No table? That's a pretty easy fix. Make your own. For cutting dovetails and many other tasks, you can get good results with a piece of good quality ply (you can get a piece of Baltic Birch ply or something similar, from a local supplier. You cut an opening in the ply and mount the router underneath. If you want to use it for the long haul, add a second layer or 18mm wide, straight stock as trusses underneath.

If you have almost any kind of cabinet, you can mount the top on it, or simply set on top of a couple of saw horses. I'd mount a switch on the underside of the top so you can easily turn the router on and off.

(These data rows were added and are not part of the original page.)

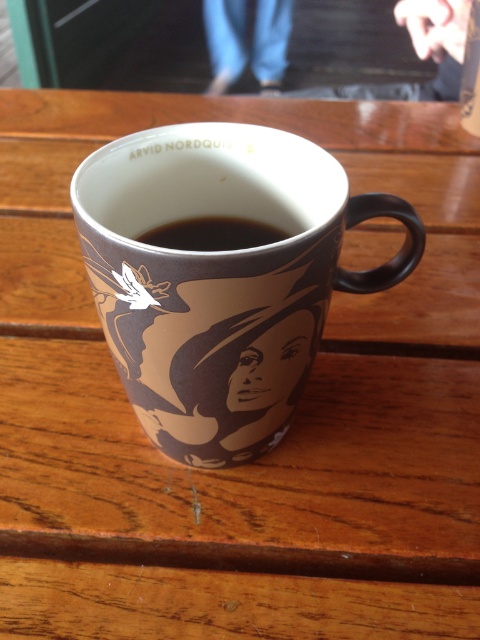
Who is more forward, [97,202] or [274,237]?

Point [97,202]

Who is more distant from viewer, [242,342] or [201,230]?

Positioned behind is point [201,230].

This screenshot has width=480, height=640. In order to click on brown matte mug at center in this screenshot , I will do `click(222, 276)`.

Is black glossy coffee at center positioned behind black glossy coffee cup at center?

No, it is not.

Is black glossy coffee at center wider than black glossy coffee cup at center?

Yes, black glossy coffee at center is wider than black glossy coffee cup at center.

What do you see at coordinates (212, 234) in the screenshot?
I see `black glossy coffee at center` at bounding box center [212, 234].

Image resolution: width=480 pixels, height=640 pixels. Identify the location of black glossy coffee at center. (212, 234).

Is brown matte mug at center to the right of black glossy coffee cup at center from the viewer's perspective?

No, brown matte mug at center is not to the right of black glossy coffee cup at center.

Can you confirm if brown matte mug at center is smaller than black glossy coffee cup at center?

Incorrect, brown matte mug at center is not smaller in size than black glossy coffee cup at center.

Locate an element on the screen. Image resolution: width=480 pixels, height=640 pixels. brown matte mug at center is located at coordinates (222, 276).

If you use two layers, cut an opening large enough for the router base in the bottom layer and attach the two with screws. Two layers help keep the top flat over time. Later, you might wish to put in a mounting plate, and the double layer will make that easier. Also, you can use a really flat 2x4 or 2x6 as a fence. You clamp it in place. Cut an opening for the bit and maybe a dust collection port at the back side of the opening. Simple to make, very serviceable. It is also safer in general to use a router in the table. Your mate may appreciate that.

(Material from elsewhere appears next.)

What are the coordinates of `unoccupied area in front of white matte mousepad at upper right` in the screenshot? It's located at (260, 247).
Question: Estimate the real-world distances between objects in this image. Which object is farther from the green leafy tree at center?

Lots of posts on making a router table on the site. The Porter Cable type jig is less expensive in general than the Leigh/Sommerfeld (L/S) units, but one reason I'm selling my never used Rockler jig is it is very confusing to correct an effor in the result--at least it is to me. As you saw in the video, how intuitive the L/S jig is. You number the parts as shown and set height very simply and you've got it. Both L/S jigs also have straight box joint "tuning forks." The Sommerfeld "new" dovetail jig is $240 (U.S.), bits included, not very much more than the Porter Cable style jig. I think you'll be happier with the L/S style jig.